I remember the inescapable exhaustion of that season; I was weary with worry all the time. During those days before the dementia forced us to move her into a memory loss unit, whenever she was with us, I was careful to give her the thrice-a-day medicines, I made sure she ate and drank enough for sustenance, and I did her small amount of laundry.

I also remember that when she came to us, she liked to walk out to our side yard, to the spot where we had buried my brother’s ashes. I always watched from a polite distance, as the grass was bumpy, and her feet, unsteady. I watched as she bent low, holding her knees, speaking with words I could not hear, touching the metal angel I had placed there, to mark the spot. That simple movement was one of the most achingly sad things I have ever watched.
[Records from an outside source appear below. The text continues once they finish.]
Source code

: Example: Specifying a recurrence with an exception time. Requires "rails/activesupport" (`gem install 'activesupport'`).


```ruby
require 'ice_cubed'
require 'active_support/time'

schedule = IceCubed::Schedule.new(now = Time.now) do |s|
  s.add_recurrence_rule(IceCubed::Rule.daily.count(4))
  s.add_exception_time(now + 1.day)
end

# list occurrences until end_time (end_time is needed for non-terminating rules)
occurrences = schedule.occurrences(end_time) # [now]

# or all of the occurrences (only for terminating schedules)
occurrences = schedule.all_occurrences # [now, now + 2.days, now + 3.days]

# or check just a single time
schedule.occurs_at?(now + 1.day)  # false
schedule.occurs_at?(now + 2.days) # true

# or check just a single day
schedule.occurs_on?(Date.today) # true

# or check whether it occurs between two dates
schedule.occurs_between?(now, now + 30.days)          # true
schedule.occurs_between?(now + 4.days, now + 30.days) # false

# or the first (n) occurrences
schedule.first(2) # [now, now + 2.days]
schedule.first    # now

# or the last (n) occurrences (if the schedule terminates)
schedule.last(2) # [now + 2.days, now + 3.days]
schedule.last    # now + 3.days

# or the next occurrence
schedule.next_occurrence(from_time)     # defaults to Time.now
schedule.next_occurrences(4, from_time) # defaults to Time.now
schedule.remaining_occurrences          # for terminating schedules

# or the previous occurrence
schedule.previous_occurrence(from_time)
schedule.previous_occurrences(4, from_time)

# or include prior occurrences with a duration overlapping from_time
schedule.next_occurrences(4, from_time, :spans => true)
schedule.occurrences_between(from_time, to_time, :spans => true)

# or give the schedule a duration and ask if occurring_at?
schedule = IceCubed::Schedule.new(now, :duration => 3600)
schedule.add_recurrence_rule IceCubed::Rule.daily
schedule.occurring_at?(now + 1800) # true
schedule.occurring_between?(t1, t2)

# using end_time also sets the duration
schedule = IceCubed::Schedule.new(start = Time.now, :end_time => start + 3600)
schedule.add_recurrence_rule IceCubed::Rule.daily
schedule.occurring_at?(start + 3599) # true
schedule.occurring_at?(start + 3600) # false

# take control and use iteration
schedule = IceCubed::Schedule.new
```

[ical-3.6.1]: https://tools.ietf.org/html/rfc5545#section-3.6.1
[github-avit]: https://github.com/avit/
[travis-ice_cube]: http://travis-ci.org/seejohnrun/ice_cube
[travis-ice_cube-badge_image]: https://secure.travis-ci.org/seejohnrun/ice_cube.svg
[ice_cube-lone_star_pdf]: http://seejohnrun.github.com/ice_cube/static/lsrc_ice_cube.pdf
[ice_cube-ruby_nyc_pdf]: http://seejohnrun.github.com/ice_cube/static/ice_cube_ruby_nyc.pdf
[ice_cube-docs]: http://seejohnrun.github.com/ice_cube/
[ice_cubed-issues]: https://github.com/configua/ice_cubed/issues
Mothers should not have to bury their children. Yet so many do.

At the end of each day of her visit, when she was safely settled for the night, I would head outside and walk, spreading all the worry, all the regret, all the ugliness inside me out there on our driveway. I would pace circles in the deepening dark and rue the words just behind my teeth, the ones that didn’t come out but wanted to. Each night, I offered them up, and I begged for grace. Every minute of our time together, my spirit railed within me at the unfairness of the pain she bore, the depth of it. The psalmist’s cry of, “How long, O Lord,” rang in my head and the physical need for lament was real and deep. I knew there were no answers to those soul-deep cries, no answers that would suffice, that would ease the ache and fill the emptiness. 

Yet, I was struck then — and am struck now — by how easily I forget our powerful story, our remarkable story. This story we say we believe, about a God-man, who showed us how to live, both in the good times and in the terrible times. I remember that I spent a lot of time in those days reflecting on the majestic, mind-boggling image of the Cosmic Christ. 
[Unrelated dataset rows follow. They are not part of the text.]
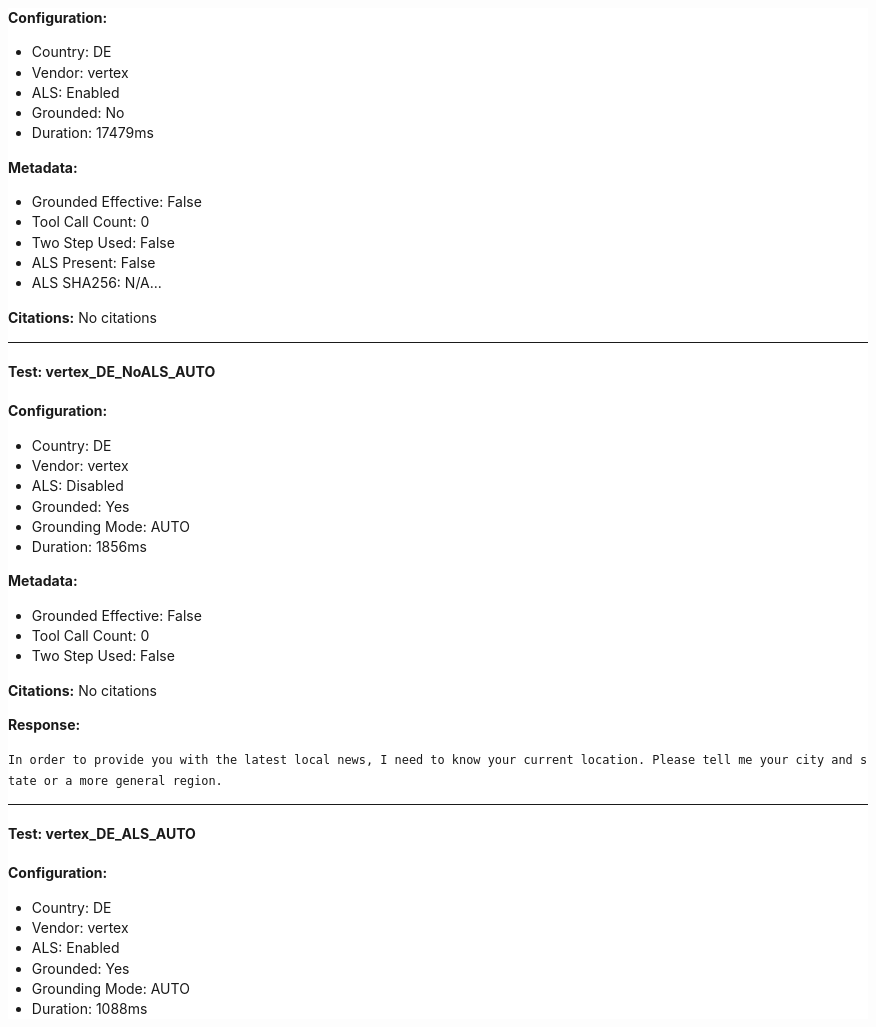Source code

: **Configuration:**
- Country: DE
- Vendor: vertex
- ALS: Enabled
- Grounded: No
- Duration: 17479ms

**Metadata:**
- Grounded Effective: False
- Tool Call Count: 0
- Two Step Used: False
- ALS Present: False
- ALS SHA256: N/A...

**Citations:**
No citations


---

#### Test: vertex_DE_NoALS_AUTO

**Configuration:**
- Country: DE
- Vendor: vertex
- ALS: Disabled
- Grounded: Yes
- Grounding Mode: AUTO
- Duration: 1856ms

**Metadata:**
- Grounded Effective: False
- Tool Call Count: 0
- Two Step Used: False

**Citations:**
No citations

**Response:**
```
In order to provide you with the latest local news, I need to know your current location. Please tell me your city and state or a more general region.
```

---

#### Test: vertex_DE_ALS_AUTO

**Configuration:**
- Country: DE
- Vendor: vertex
- ALS: Enabled
- Grounded: Yes
- Grounding Mode: AUTO
- Duration: 1088ms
But what I needed those evenings, as I made my rounds in the dark, was a different picture — an image in sharp contrast to the Cosmic, that Big Idea that speaks of grandeur, and Beyond-My-Ken, and Ground-of-Being Hugeness. What I needed each and every night I spent caring for my mama was the picture we see of Jesus in the pages of our gospels. 
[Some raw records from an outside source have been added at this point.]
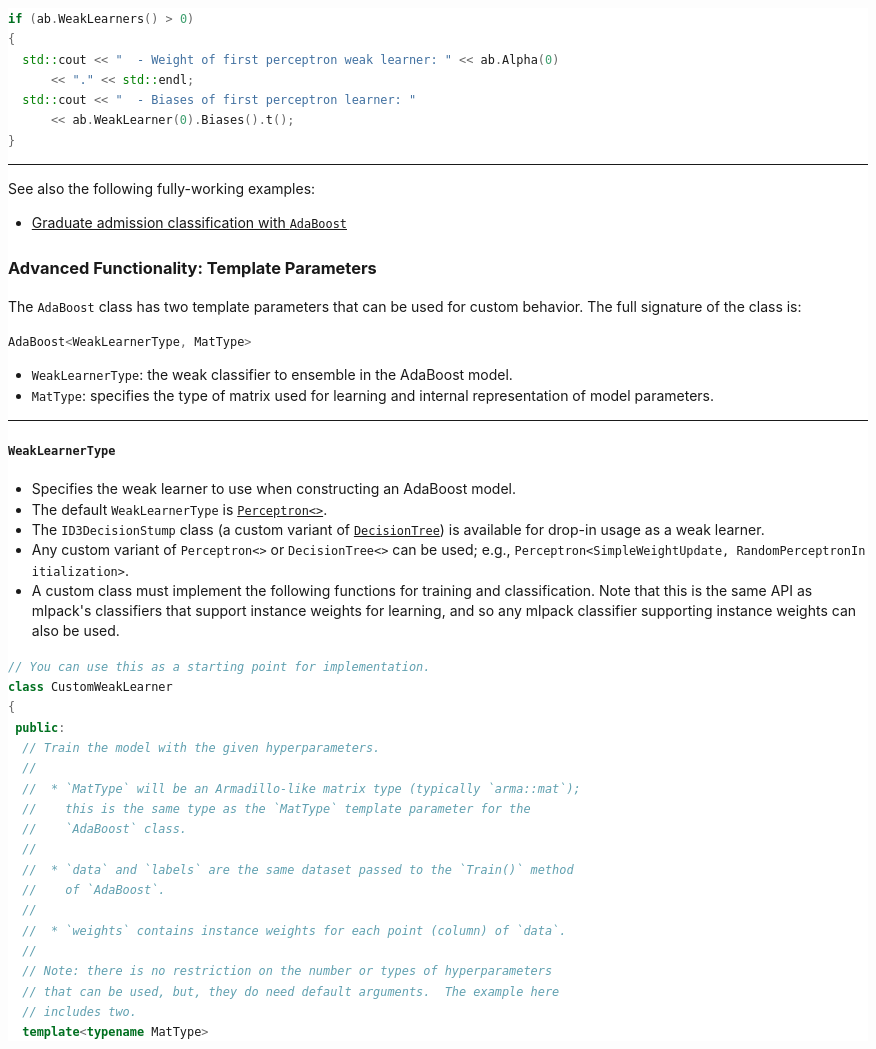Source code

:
 ```c++
if (ab.WeakLearners() > 0)
{
  std::cout << "  - Weight of first perceptron weak learner: " << ab.Alpha(0)
      << "." << std::endl;
  std::cout << "  - Biases of first perceptron learner: "
      << ab.WeakLearner(0).Biases().t();
}
```

---

See also the following fully-working examples:

 - [Graduate admission classification with `AdaBoost`](https://github.com/mlpack/examples/blob/master/graduate_admission_classification_with_Adaboost/graduate-admission-classification-with-adaboost-cpp.ipynb)

### Advanced Functionality: Template Parameters

The `AdaBoost` class has two template parameters that can be used for custom
behavior.  The full signature of the class is:

```c++
AdaBoost<WeakLearnerType, MatType>
```

 * `WeakLearnerType`: the weak classifier to ensemble in the AdaBoost model.
 * `MatType`: specifies the type of matrix used for learning and internal
   representation of model parameters.

---

#### `WeakLearnerType`



 * Specifies the weak learner to use when constructing an AdaBoost model.
 * The default `WeakLearnerType` is [`Perceptron<>`](#perceptron).
 * The `ID3DecisionStump` class (a custom variant of
   [`DecisionTree`](#decision_tree)) is available for drop-in usage as a weak
   learner.
 * Any custom variant of `Perceptron<>` or `DecisionTree<>` can be used; e.g.,
   `Perceptron<SimpleWeightUpdate, RandomPerceptronInitialization>`.
 * A custom class must implement the following functions for training and
   classification.  Note that this is the same API as mlpack's classifiers that
   support instance weights for learning, and so any mlpack classifier
   supporting instance weights can also be used.

```c++
// You can use this as a starting point for implementation.
class CustomWeakLearner
{
 public:
  // Train the model with the given hyperparameters.
  //
  //  * `MatType` will be an Armadillo-like matrix type (typically `arma::mat`);
  //    this is the same type as the `MatType` template parameter for the
  //    `AdaBoost` class.
  //
  //  * `data` and `labels` are the same dataset passed to the `Train()` method
  //    of `AdaBoost`.
  //
  //  * `weights` contains instance weights for each point (column) of `data`.
  //
  // Note: there is no restriction on the number or types of hyperparameters
  // that can be used, but, they do need default arguments.  The example here
  // includes two.
  template<typename MatType>
```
Jesus, the one who bows down in the dirt and writes grace with his fingertips. Jesus, who spits on that dirt and packs it into blind eyes. Jesus, who gets hungry, and shows impatience with the ravages of sin, and wonders if his friends will ever get it. Jesus, the tender one, the ordinary, every-day one. 

Jesus. Who bends low.

On one particular night, as I walked, praying, crying, begging, filled with frustration at my own inadequacies, I was brought up short by that powerful but oh-so-every-day image, that picture of the Son of the Most High God, bending down into the dirt from which we are made. As I made one of the turns in my repetitive circular path, I saw him: Our bending-low Jesus, leaning down, working quietly in the dirt beneath our oak tree. Scarcely daring to breathe, I watched as he carefully and lovingly wrote my name, adding these beautiful, life-changing, hope-filled words: forgiven, forgotten.

And I was bent low.

Oh, may we all be bent low in these days of searing re-discovery, of paying attention to the centuries of pain carried in the bodies of our Black, Brown, Indigenous and Asian sisters and brothers. And may we never forget the Savior who willingly chose to bend low for ALL our sakes.